Taus adds, “David’s story, to me, is the archetypal story of the kid that leaves home in order to find happiness in the world, which is obviously a wrongly interpreted myth because you don’t enter the world in order to find it. Happiness is home. You go to the world to find experiences. I was trying to emphasize the archetype of it and shooting it in a very contemporary language that would be accessible to the younger generation and to the older generation as well.”
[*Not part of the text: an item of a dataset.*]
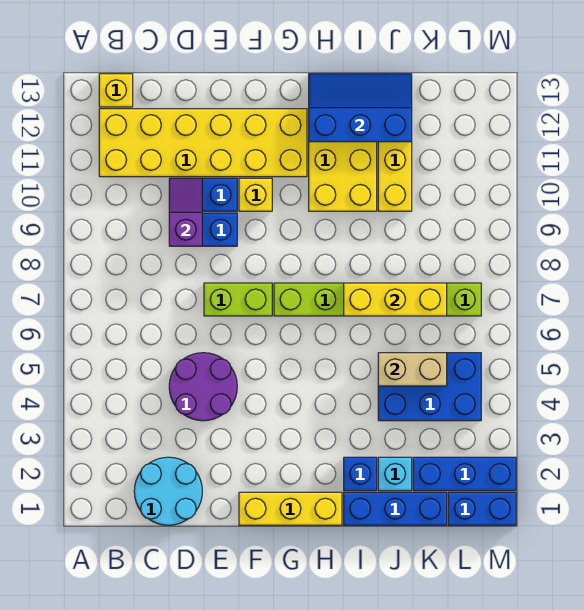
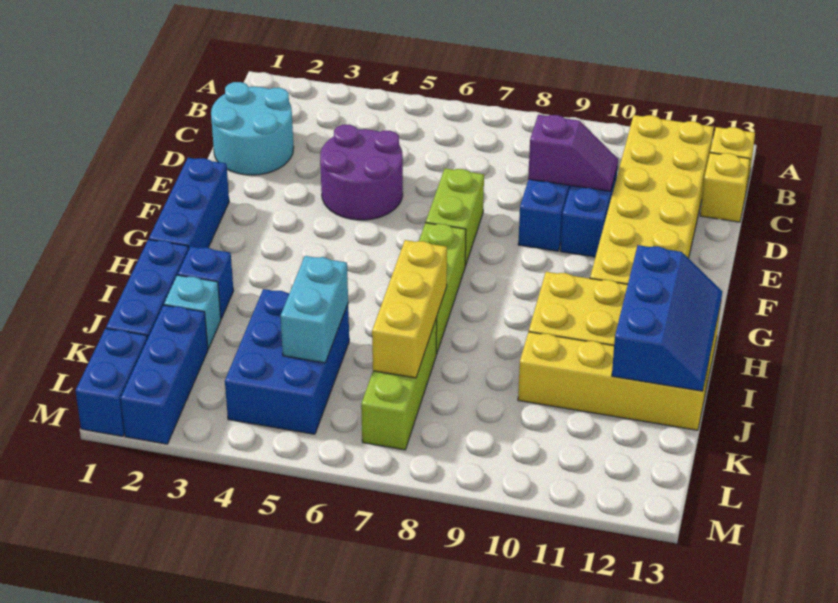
yellow 1x3 brick [239,492,342,525] -> blue 1x3 brick [149,158,229,248]
yellow 1x1 brick [239,178,272,211] -> yellow 1x1 brick moved to [700,153,750,222]
tan 1x2 brick [378,353,447,386] -> cyan 1x2 brick [280,256,348,363]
Not only do Šifra and Taus believe that Rats has cross-generational appeal, but also cross-border appeal. “The thing about meth and the Czech drug scene is that you can find these drugs all around Europe,” says Šifra. “We are like the number one producer in Europe. At least for the European audience, it’s interesting to see where all these drugs are coming from and what are the basic situations in which these drugs are produced. From a worldwide perspective, I think they will find some interesting thrill from the middle of Europe, how the characters achieve their goals and find their happiness, and are they really all bad?” “I believe that the screenplay that Miro wrote is almost an anthropological insight into the reality of Czech society these days,” says Taus. “At the same time, I believe that it’s a story that can be understood all around the world. I very much hope that it will travel.”
Rats is produced by Taus’ Heaven’s Gate and Barletta Productions in association with Czech TV and Poland’s MD4. Barletta Productions’ Matěj Chlupáček co-directed the series alongside Taus. Mumbai-based GoQuest Media is distributing the series internationally.